Your assignment =
Extract every entry word for word. Skip the pictures.

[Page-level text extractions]
----------
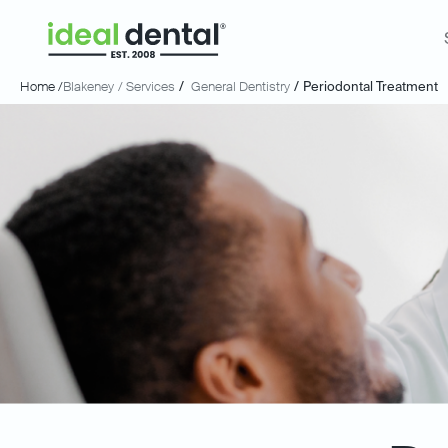
Home /
Blakeney
/ Services
/
General Dentistry
/
Periodontal Treatment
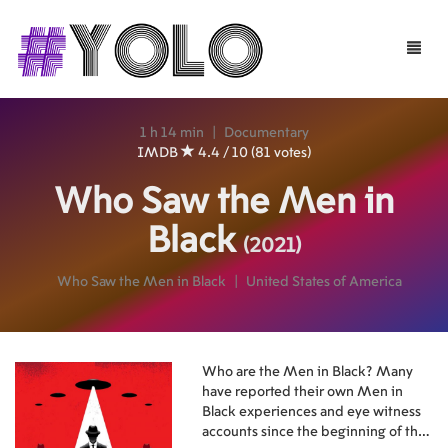
Toggle
naviga
1 h 14 min
|
Documentary
IMDB
4.4 / 10 (81 votes)
Who Saw the Men in
Black
(2021)
Who Saw the Men in Black
|
United States of America
Who are the Men in Black? Many
have reported their own Men in
Black experiences and eye witness
accounts since the beginning of the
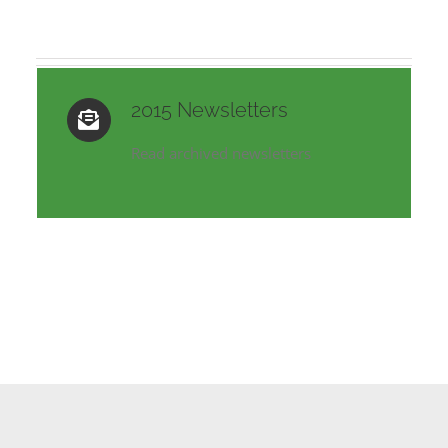
2015 Newsletters
Read archived newsletters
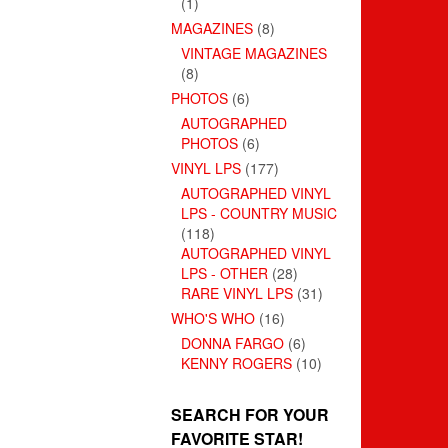
(1)
MAGAZINES
(8)
VINTAGE MAGAZINES
(8)
PHOTOS
(6)
AUTOGRAPHED
PHOTOS
(6)
VINYL LPS
(177)
AUTOGRAPHED VINYL
LPS - COUNTRY MUSIC
(118)
AUTOGRAPHED VINYL
LPS - OTHER
(28)
RARE VINYL LPS
(31)
WHO'S WHO
(16)
DONNA FARGO
(6)
KENNY ROGERS
(10)
SEARCH FOR YOUR
FAVORITE STAR!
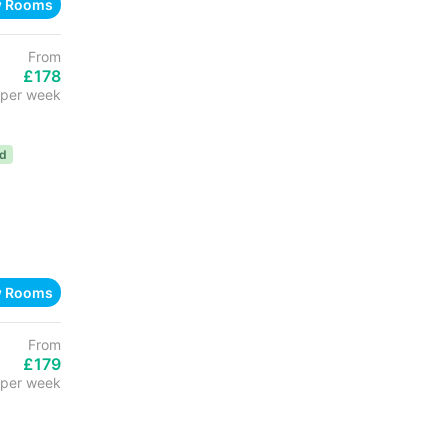
w Rooms
From
£178
per week
ed
w Rooms
From
£179
per week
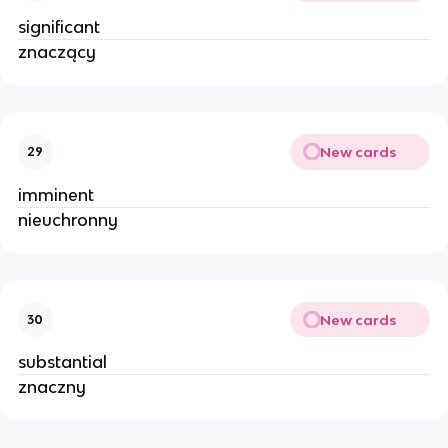
significant
znaczący
New cards
29
imminent
nieuchronny
New cards
30
substantial
znaczny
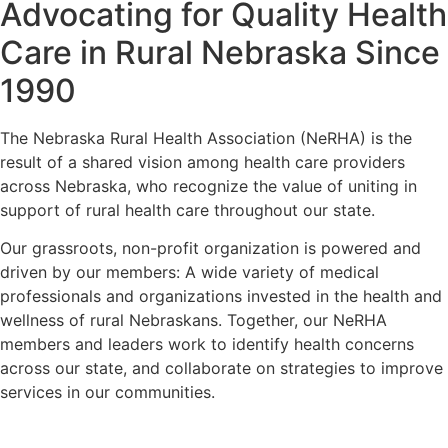
Advocating for Quality Health
Care in Rural Nebraska Since
1990
The Nebraska Rural Health Association (NeRHA) is the
result of a shared vision among health care providers
across Nebraska, who recognize the value of uniting in
support of rural health care throughout our state.
Our grassroots, non-profit organization is powered and
driven by our members: A wide variety of medical
professionals and organizations invested in the health and
wellness of rural Nebraskans. Together, our NeRHA
members and leaders work to identify health concerns
across our state, and collaborate on strategies to improve
services in our communities.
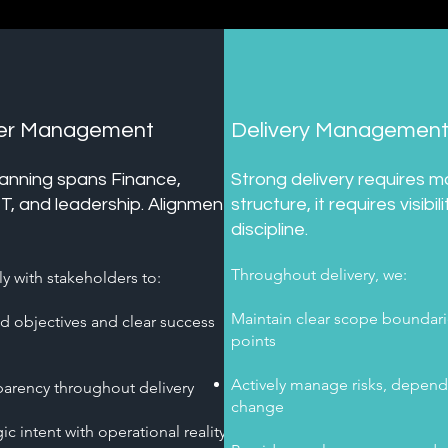
der Management
Delivery Managemen
lanning spans Finance,
Strong delivery requires m
IT, and leadership. Alignment
structure, it requires visibil
discipline.
Throughout delivery, we:
y with stakeholders to:
Maintain clear scope boundari
ed objectives and clear success
points
Actively manage risks, depend
parency throughout delivery
change
ic intent with operational reality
----------
Answer below =
Home /
Blakeney
/ Services
/
General Dentistry
/
Periodontal Treatment
Toggle
naviga
1 h 14 min
|
Documentary
IMDB
4.4 / 10 (81 votes)
Who Saw the Men in
Black
(2021)
Who Saw the Men in Black
|
United States of America
Who are the Men in Black? Many
have reported their own Men in
Black experiences and eye witness
accounts since the beginning of the
2015 Newsletters
Read archived newsletters
(1)
MAGAZINES
(8)
VINTAGE MAGAZINES
(8)
PHOTOS
(6)
AUTOGRAPHED
PHOTOS
(6)
VINYL LPS
(177)
AUTOGRAPHED VINYL
LPS - COUNTRY MUSIC
(118)
AUTOGRAPHED VINYL
LPS - OTHER
(28)
RARE VINYL LPS
(31)
WHO'S WHO
(16)
DONNA FARGO
(6)
KENNY ROGERS
(10)
SEARCH FOR YOUR
FAVORITE STAR!
w Rooms
From
£178
per week
ed
w Rooms
From
£179
per week
significant
znaczący
New cards
29
imminent
nieuchronny
New cards
30
substantial
znaczny
Advocating for Quality Health
Care in Rural Nebraska Since
1990
The Nebraska Rural Health Association (NeRHA) is the
result of a shared vision among health care providers
across Nebraska, who recognize the value of uniting in
support of rural health care throughout our state.
Our grassroots, non-profit organization is powered and
driven by our members: A wide variety of medical
professionals and organizations invested in the health and
wellness of rural Nebraskans. Together, our NeRHA
members and leaders work to identify health concerns
across our state, and collaborate on strategies to improve
services in our communities.
der Management
Delivery Managemen
lanning spans Finance,
Strong delivery requires m
IT, and leadership. Alignment
structure, it requires visibil
discipline.
Throughout delivery, we:
y with stakeholders to:
Maintain clear scope boundari
ed objectives and clear success
points
Actively manage risks, depend
parency throughout delivery
change
ic intent with operational reality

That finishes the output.